A Strange Tale of Two Countries: Kiasuland & Bolehland

Let's go back to history when Singapore was kicked out of the federation of Malaysia in 1965.

One country which had no resources started thinking that the Kiasu spirit will strengthen the people's competitiveness. They then worked hard and turned a strategic weakness into a strength: thus the emergence of a developed kiasuland with the highest GDP per capita in Asia (US$35,445 versus Japan's US$34,678 and nearly five times larger than Malaysia's US$7,522 based on 2007 nominal GDP data).

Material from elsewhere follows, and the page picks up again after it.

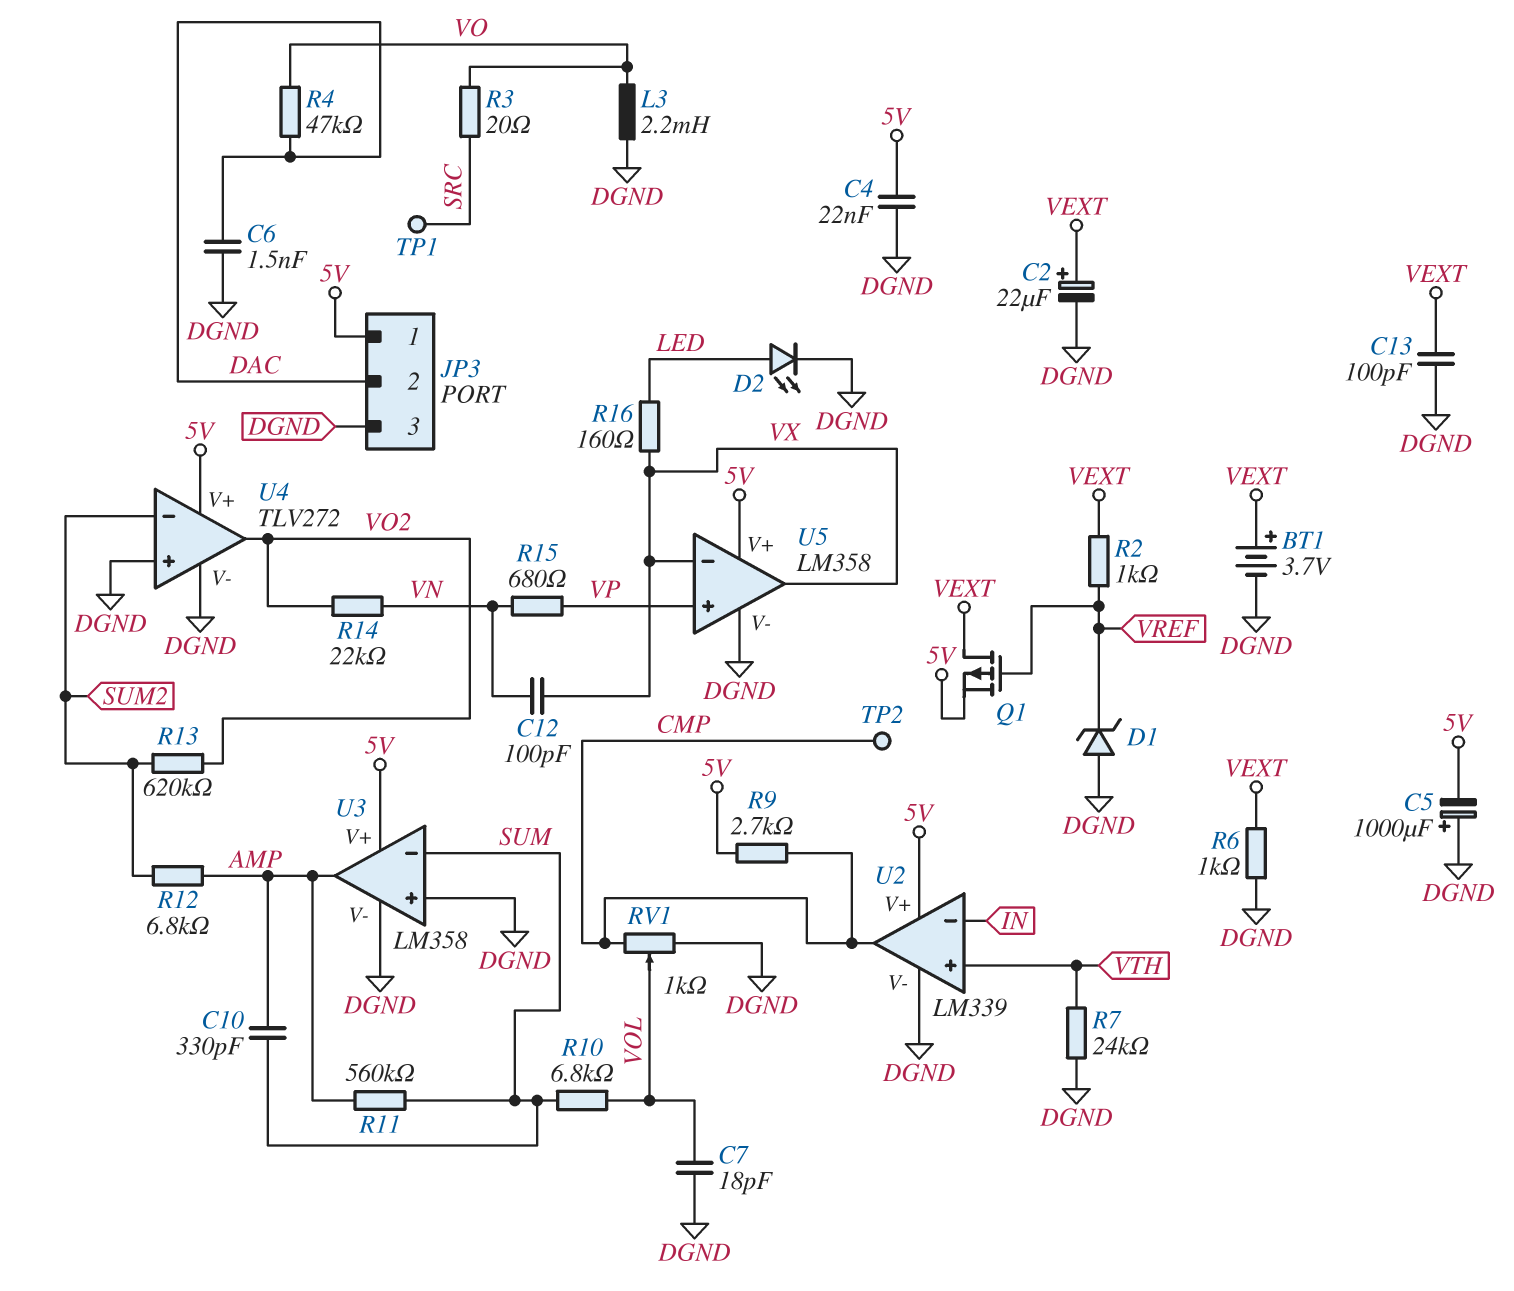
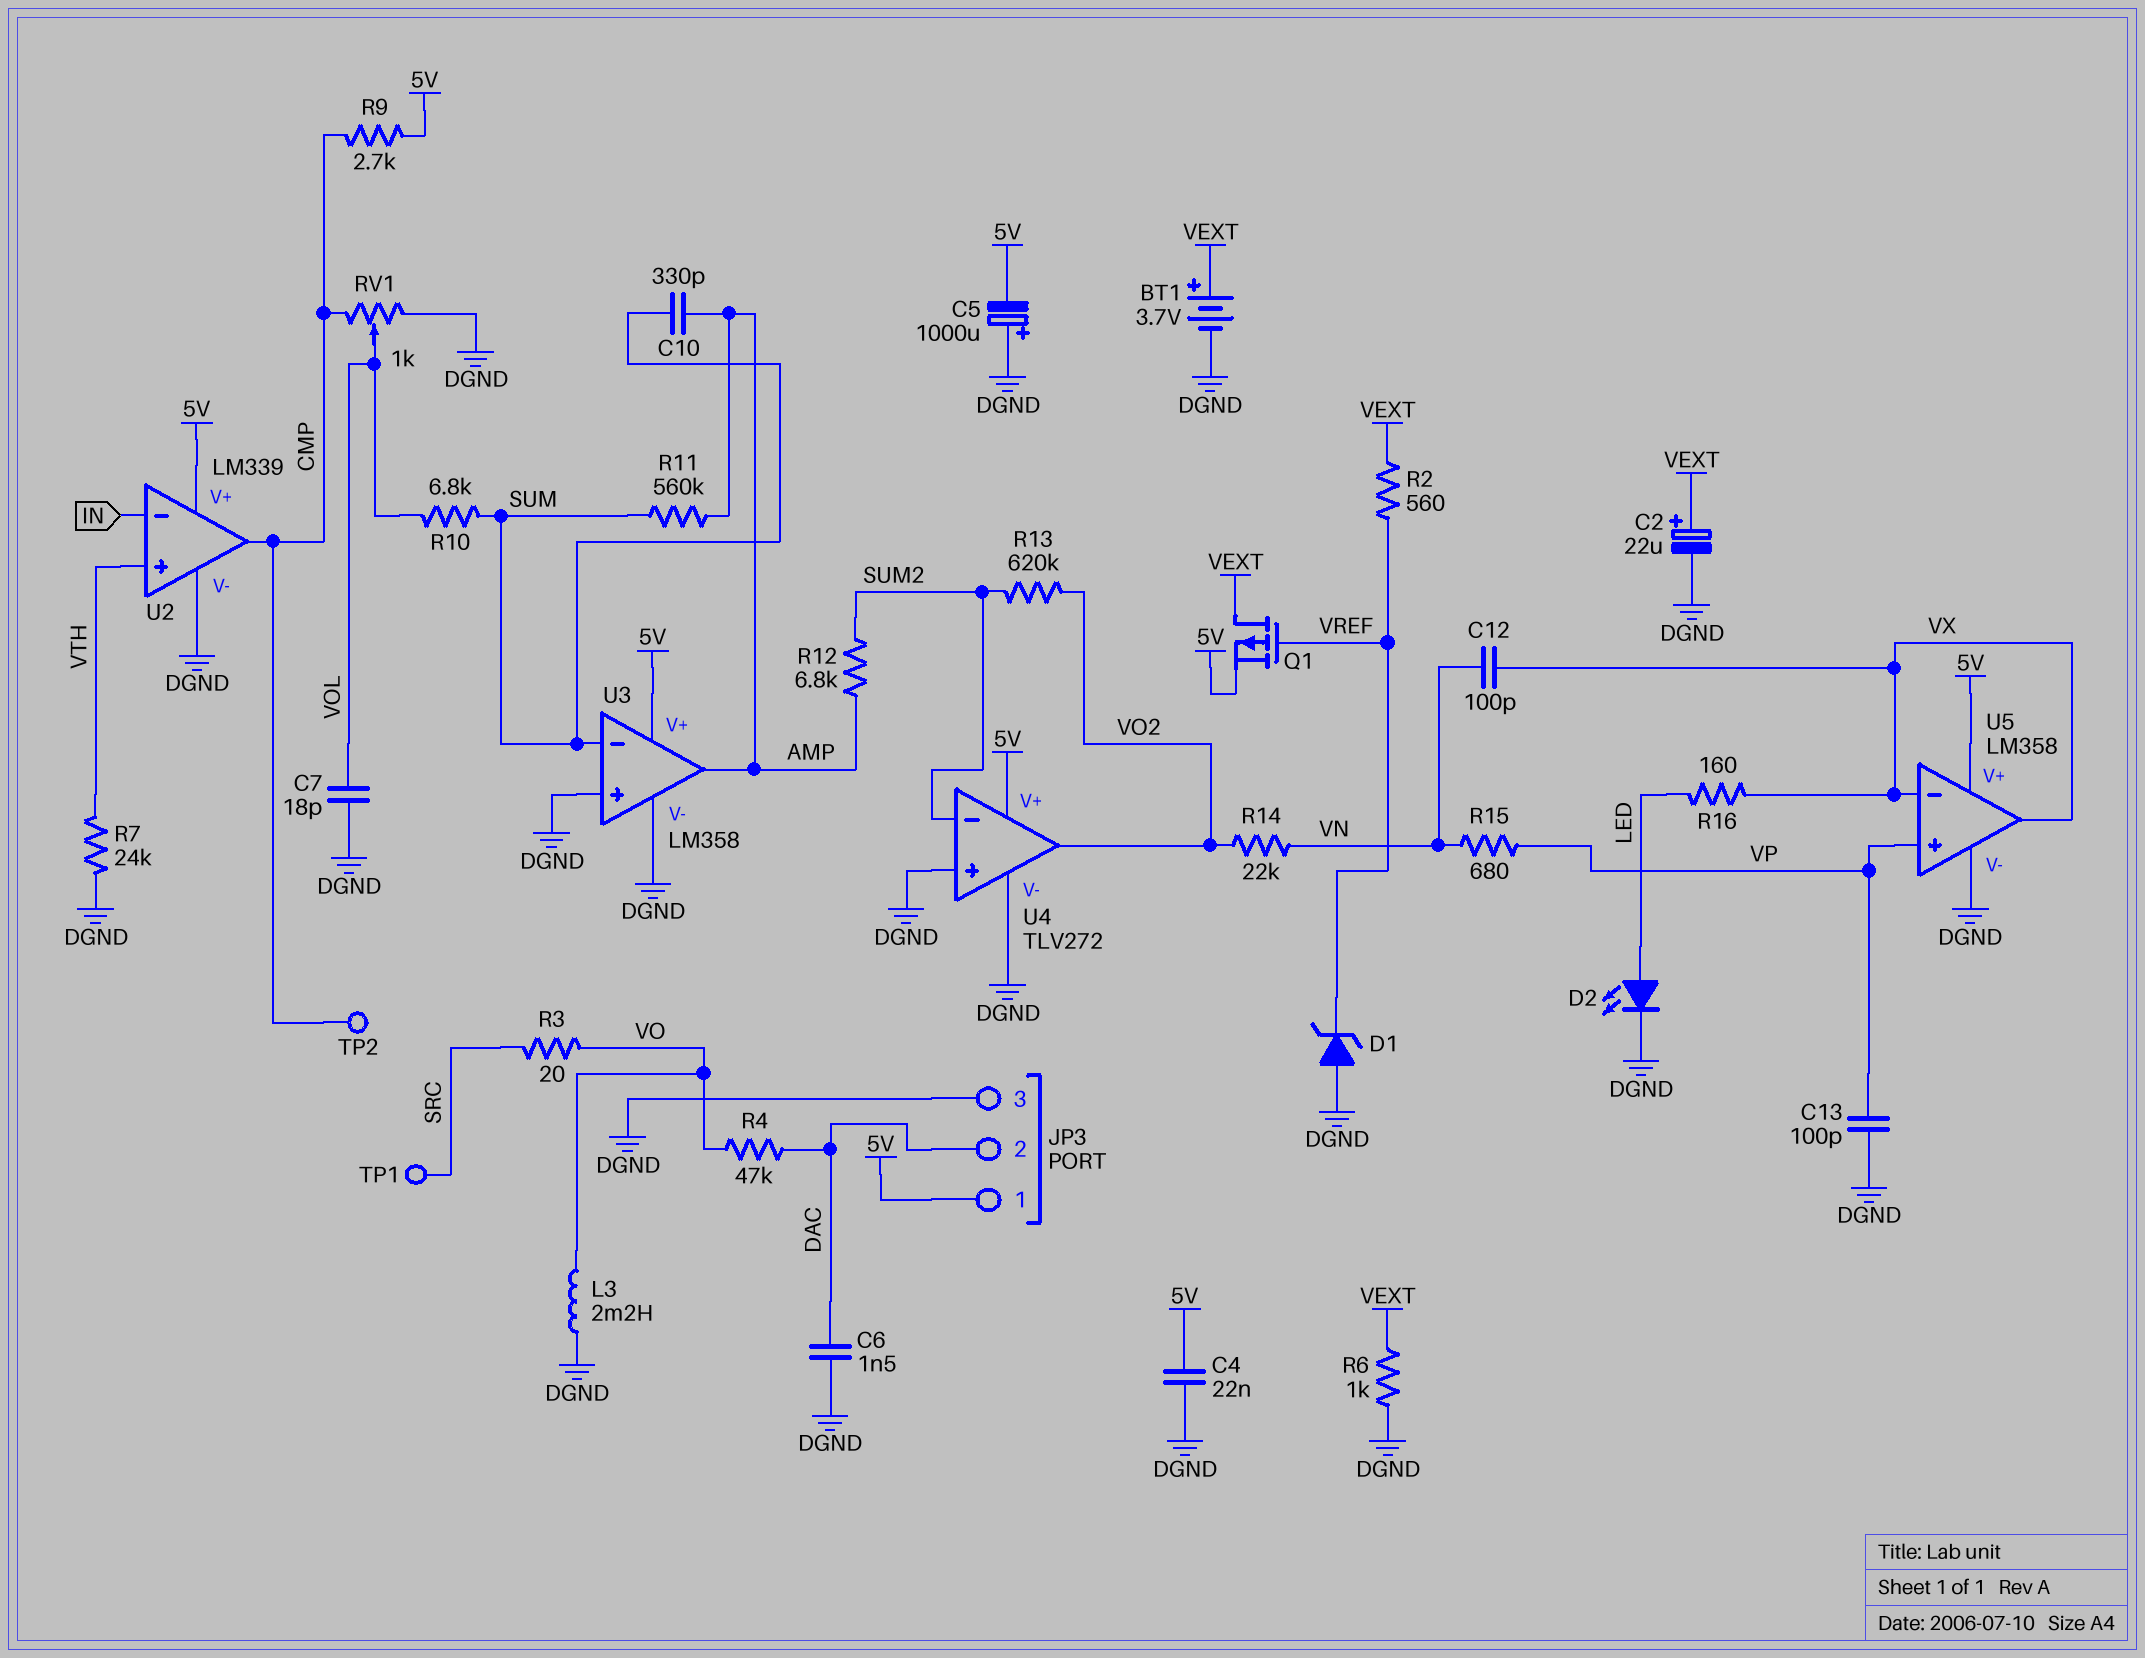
C13: 100pF (DGND, VEXT) -> 100pF (DGND, VP)
R2: 1k (VEXT, VREF) -> 560 (VEXT, VREF)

The other country which had plenty of resources, timber, rubber, palm oil, petrol, gas, etc found that it could afford to be a bit complacent and lepak. Thus the bolehlah attitude pervaded the whole civil service and infected the corporate and personal culture of the people.

So when Tun Dr Mahathir made mocking remarks about Singapore Mentor Minister Lee Kuan Yew's visit to Malaysia, I think TDM should realise this twist of destiny:

The morale of these two countries is that bolehland will always be lagging behind kiasuland merely because of different attitudes of mind and spirit. Nothing to do with physical resources or whether water was transacted at 3 sen per 1,000 gallons (made under two agreements in the 1960s).

1 comment:

  1. The other good thing about the kiasu spirit is that it is not arrogant. Who would like to be called kiasu champions?

    The flip side of the kiasu spirit is the kia si spirit (fear of dying). That explains why the PAP is so paranoid about the opposition and encouraging people to choose alternative parties.